1. – delete: Default; messages are removed after retention period
2. – compact: Only latest message per key is retained

Partitioned:
1. Topics are split into partitions for scalability and parallelism.
2. Each partition is an ordered sequence of events.
3. Partitioning enables Kafka to scale horizontally.
Parallelism: Multiple consumers can read in parallel.
1. Ordering: Kafka guarantees message order within a partition (not across partitions).
2. Key-based Routing: Events with the same key always go to the same partition.
Replicated: Each partition can be replicated across multiple brokers. Ensures fault tolerance.

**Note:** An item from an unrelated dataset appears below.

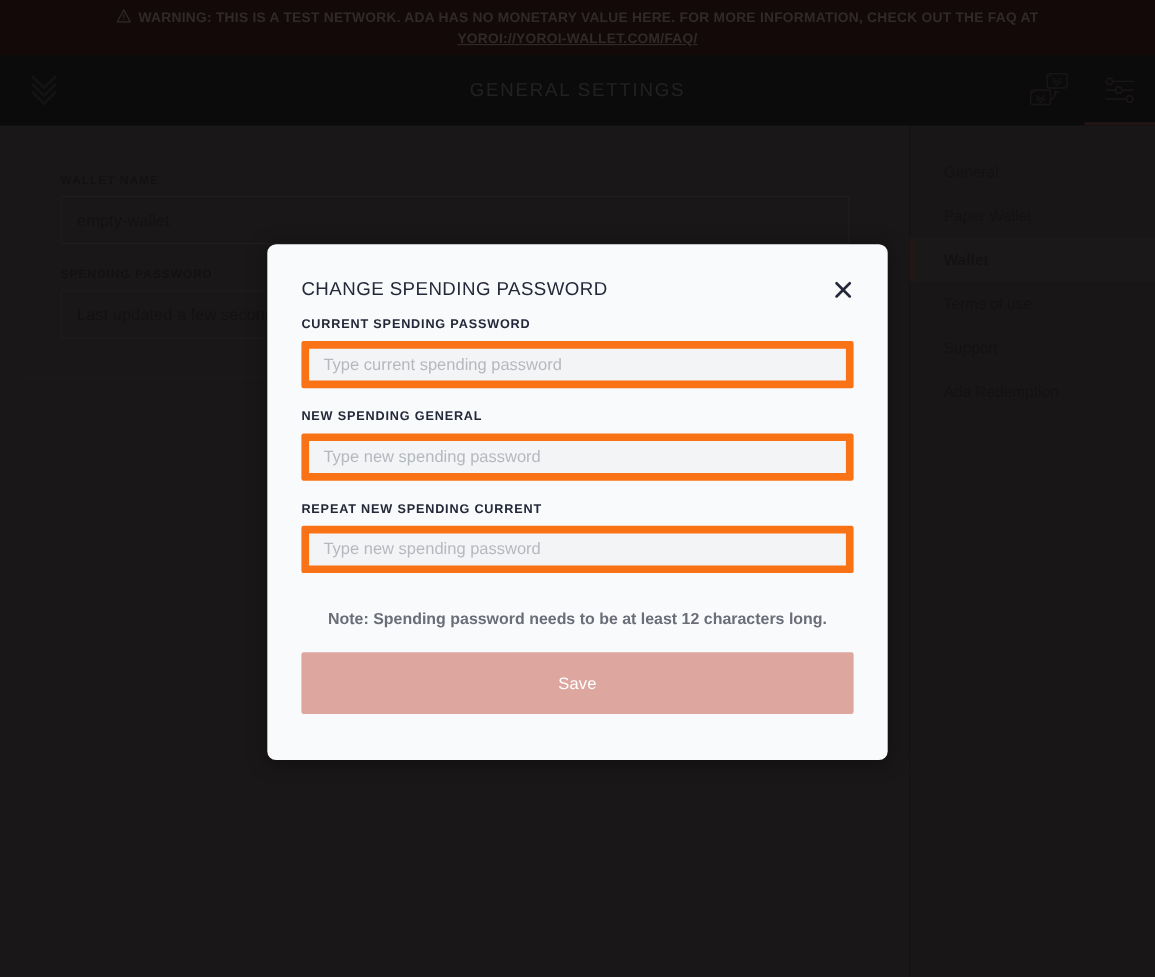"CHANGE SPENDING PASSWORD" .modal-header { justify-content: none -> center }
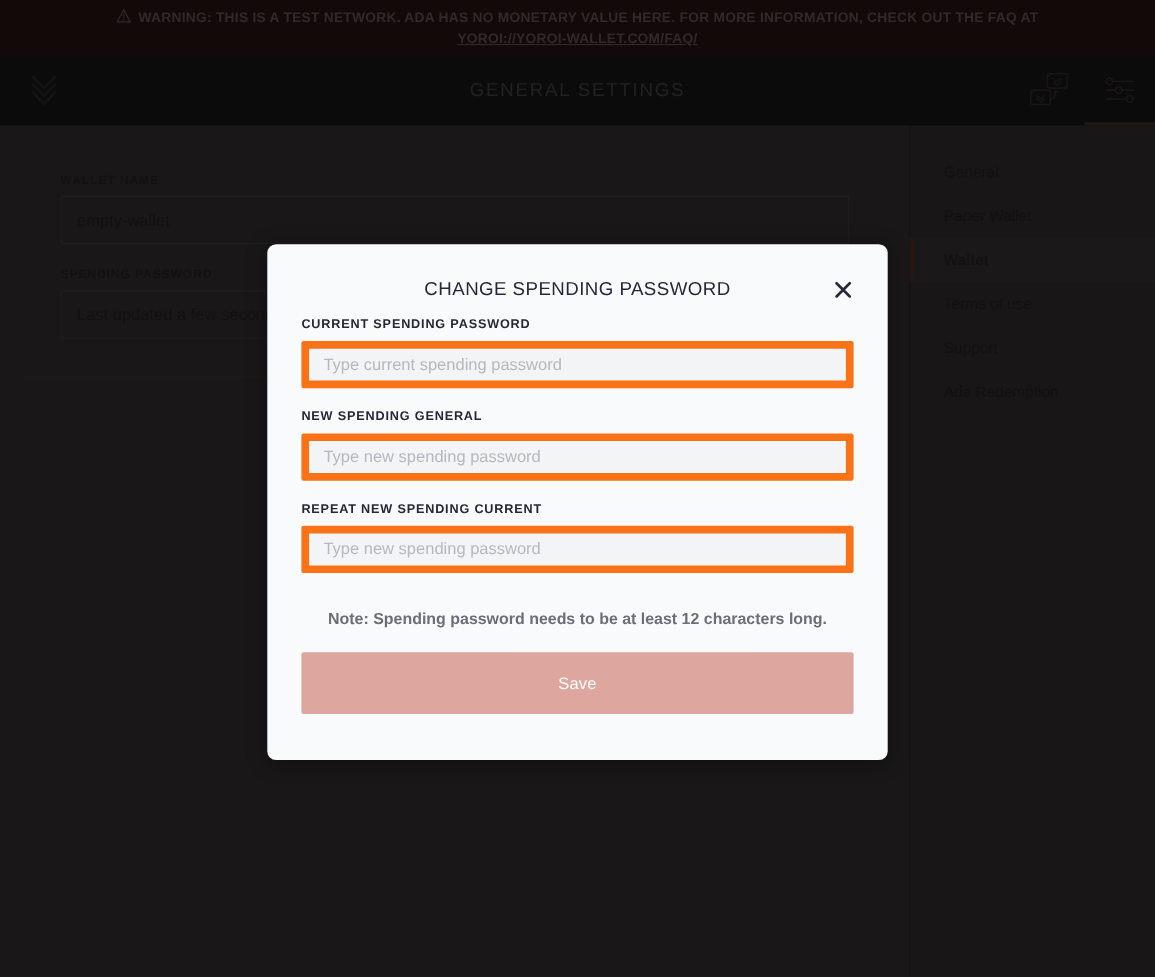"Type current spending password" .modal-input { border: 7px solid #f97316 -> 1px solid #f97316 }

Kafka is designed for horizontal scalability:

Topics are partitioned → Events are distributed across partitions.
Each partition can be handled by a separate broker (Kafka server).
Producers and consumers can operate in parallel: Each consumer in a consumer group can read from different partitions.
Keys help route messages consistently to partitions, ensuring related data is processed together.

Real-World Use Cases for Topics

Topic Name	Event Type	Producer	Consumer
orders	Order placed	Web app	Order processor
user-activity	Clicks, views, page visits	Frontend services	Analytics service
payment-status	Payment updates	Payment gateway	Billing microservice

Topic Configuration Options

When creating or managing topics, we can set:

partitions: Number of partitions (default: 1)

replication.factor: Number of replicas (usually ≥ 2 for HA)

retention.ms: How long to retain messages , Data retention duration

cleanup.policy: delete (default) or compact

min.insync.replicas: Minimum replicas required for a successful write

TASK	COMMAND
Create Topic	kafka-topics.sh –create –topic my-topic –partitions 3 –replication-factor 2 –bootstrap-server localhost:9092
Describe Topic	kafka-topics.sh –describe –topic my-topic –bootstrap-server localhost:9092
Delete Topic	kafka-topics.sh –delete –topic my-topic –bootstrap-server localhost:9092

Topic Naming Conventions (Best Practices)

Use descriptive names: order-created, user-signup
Use dash-separated lowercase words
Avoid overly generic names like events, data, logs
Design partitioning strategy based on consumer scaling and key usage
Monitor topic size and performance regularly

Kafka Connect — Integrating with External Systems

Kafka Connect is a framework for moving large amounts of data in and out of Kafka.
Used to integrate Kafka with external systems (e.g., databases, cloud services).
Two types of connectors:
- Source Connectors: Pull data into Kafka.
- Sink Connectors: Push data out of Kafka.
Comes with many pre-built connectors (e.g., JDBC, Elasticsearch, S3).